Kutaisi

Nasz pierwszy przystanek w Gruzji to Kutaisi. Tutaj będziemy się aklimatyzować do niedzieli, zanim wyruszymy na motocyklach w drogę. To chyba dobry pomysł, bo z nieba leje się żar, a powietrze na ponad 30 stopni. 😉

Dzień pierwszy, piątek 30.08.2024

Poranek zaczynamy od spotkania z Piotrem i Zaczekaj. Podróżnicy są w trasie i akurat tak się złożyło, że też są właśnie w Kutaisi! Polecam zajrzeć na ich profile na IG – @zaczekaj_na_motorze i @r1junak, jeśli chcecie dowiedzieć się dokąd zmierzają dalej.

Później przychodzi czas na późne śniadanie. Gruzińskiej piwo i chaczapuri w lokalnym barze smakują nam wybornie!

Powoli zjeżdża się reszta ekipy, która weźmie udział w eskapadzie. Umawiamy się na spotkanie w Restauracji El Depo. Są Kowale (to oznacza, że nasze motocykle też już dojechały), my, Piotr, Zaczekaj, Iwona, Tomasz, no i oczywiście Yasiu!

Z tego co wiemy to dziś dotrze jeszcze kilka osób.

Impreza się kręci.

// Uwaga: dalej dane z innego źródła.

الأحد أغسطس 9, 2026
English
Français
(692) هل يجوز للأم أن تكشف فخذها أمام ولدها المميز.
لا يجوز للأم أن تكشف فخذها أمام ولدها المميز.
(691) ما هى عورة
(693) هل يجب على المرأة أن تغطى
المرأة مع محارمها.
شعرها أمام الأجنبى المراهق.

Zaliczamy obiad, a może to drugie śniadanie? Potem, w kolejnym lokalu, rozpoczynamy testy tutejszego wina, którym towarzyszą pogaduchy różne.

Koniec tego pełnego wrażeń dnia to kolacja w gruzińskim stylu, którą spożywamy w naszym klimatycznym apartamencie.


Dzień drugi, sobota 31.08.2024

W nocy miała miejsce przedziwna sytuacja. Obudził mnie dźwięk wkładanego do zamka klucza. Sen mam dość czujny, więc moment i byłem przyczaiłem się gotowy reagować. Patrzę, a do naszego apartamentu pakuje się jakiś starszy gość i zmierza w kierunku kibla! Wyskoczyłem z sypialni i pytam grzecznie co on tu do jasnej cholery robi?! Gość zaatakowany po rosyjsku szybko zawija się coś mamrocząc pod nosem. Nawet drzwi za sobą zamknął.
Później okazało się, że to dziadek gospodarza, który rzekomo nie wiedział, że apartament jest zajęty. No cóż…
Sytuacja wybiła nas ze snu, ale jeszcze chwilę leżymy. Robi się godzina 10, montujemy z zakupionych wczoraj jajek śniadanie w postaci jajecznicy.
Potem Marta idzie na miasto, gdzie umówiła się z Zaczekaj, Piotrem i ekipą Basi.
Ja wolę sobie porobić coś innego, bo jak wiecie zwiedzanie nie jest moja mocną stroną. 😉
W międzyczasie przychodzi raport od Yasia, który nocleg ma z Kowalami w hotelu, że nasze motocykle już wypakowane.

Gdy Marta wraca ze zwiedzania, przynosi miejscowe warzywa i sery. Robimy sobie mini suprę.

Potem ruszamy na miasto.

Spotykamy się z ekipą i zaczyna się impreza.

Czas szybko płynie w dobrym towarzystwie. Nad Kutaisi powoli zaczyna zapadać zmierzch. A my myślimy już o jutrzejszym dniu.


Dzień 3, niedziela 1.09.2024

Śniadanie, a potem zjeżdżamy do hotelu. Jest ekipa. Są też nasze motocykle!

Sprawdzam! Oba palą od strzała! Ok! Dobry znak. Ogarniam graty. A potem następuje integracja z ekipą.

Kończymy późno, ale jeszcze w granicach rozsądku, bo jutro jest ten dzień. Ruszamy w trasę!